1) How are you using Ellevation Strategies to support your colleagues who have ELLs in their classes? 

There are different ways I am using Ellevation Strategies in my school. The most effective way is by participating in our reading PLC meeting which we have every day. We have a reading PLC for each grade level where we go over the standards we will be teaching the coming week. I listen to the suggested activities shared by the reading coach and teachers while looking in Ellevation to find strategies that will support students. I search for activities by standard, by academic topic or by language strategy. I then share this information on our OneNote lesson planning folders for each grade and/or share the strategies with each teacher I meet for coaching.

2) What is your favorite instructional activity or one you recommend frequently? Why?

I love I Am Monologues. I find that it is a flexible strategy that can be utilized across various content and standards. It serves many purposes, including helping students hone their critical thinking, writing, reading, speaking and listening skills.  

We recently saw the power of this activity in one of our 5th grade classes when students were working on recognizing character traits in fictional stories. Students knew during share time they were going to assume the identify of various characters with the I Am Monologues activity. Energized by the chance to describe characters in a game-like way, the students became very engaged in the discussion and were motivated to read in more detail. This activity helped students by encouraging them to find specific details about characters, concepts, etc, so they could share their findings and participate more actively in class.

3) What are 3 of your top tips, tricks or techniques that you employ when working with classroom teachers to help them better understand and teach ELLs?

I usually start the year by providing teachers with an ELL Checklist. This checklist provides teacher with an opportunity to assess their physical space, classroom, procedures and knowledge of ELL students’ academic needs. It also provides guiding steps to prepare for newcomers or students whose language is at the entering stage by offering provocative questions such as: how comfortable are you with using WIDA descriptors as a guide to complement your lesson planning? or How knowledgeable are you about the district and WIDA language levels?

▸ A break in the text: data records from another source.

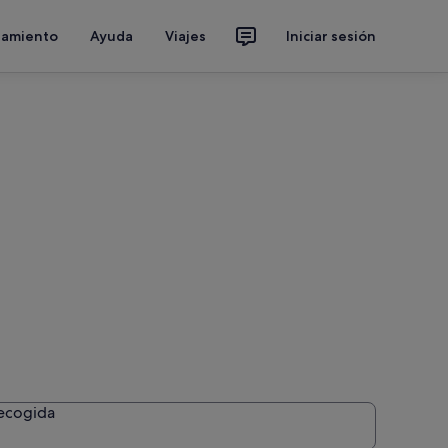
jamiento
Ayuda
Viajes
Iniciar sesión
recogida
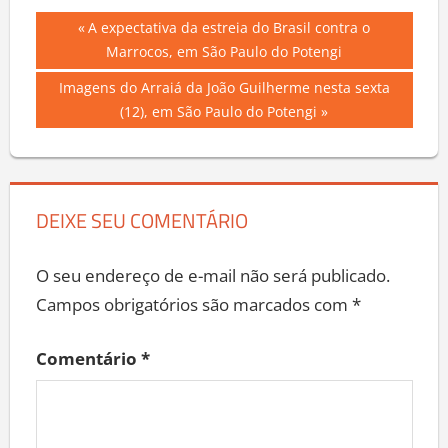
Navegação
Previous
A expectativa da estreia do Brasil contra o
Post:
Marrocos, em São Paulo do Potengi
de
Next
Imagens do Arraiá da João Guilherme nesta sexta
Post
Post:
(12), em São Paulo do Potengi
DEIXE SEU COMENTÁRIO
O seu endereço de e-mail não será publicado.
Campos obrigatórios são marcados com
*
Comentário
*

As a coach, it is essential to support a colleague through the stages of the coaching cycle: pre-conference, observation, modeling (when necessary) and post conference. During these coaching sessions, I use guiding questions so teachers can arrive at their own conclusions as opposed to the coach providing all of the answers.

Consistent communication with teachers is also important.  I regularly keep them updated with resources such as Ellevation and WIDA strategies via coaching, small PLCs, and faculty meetings.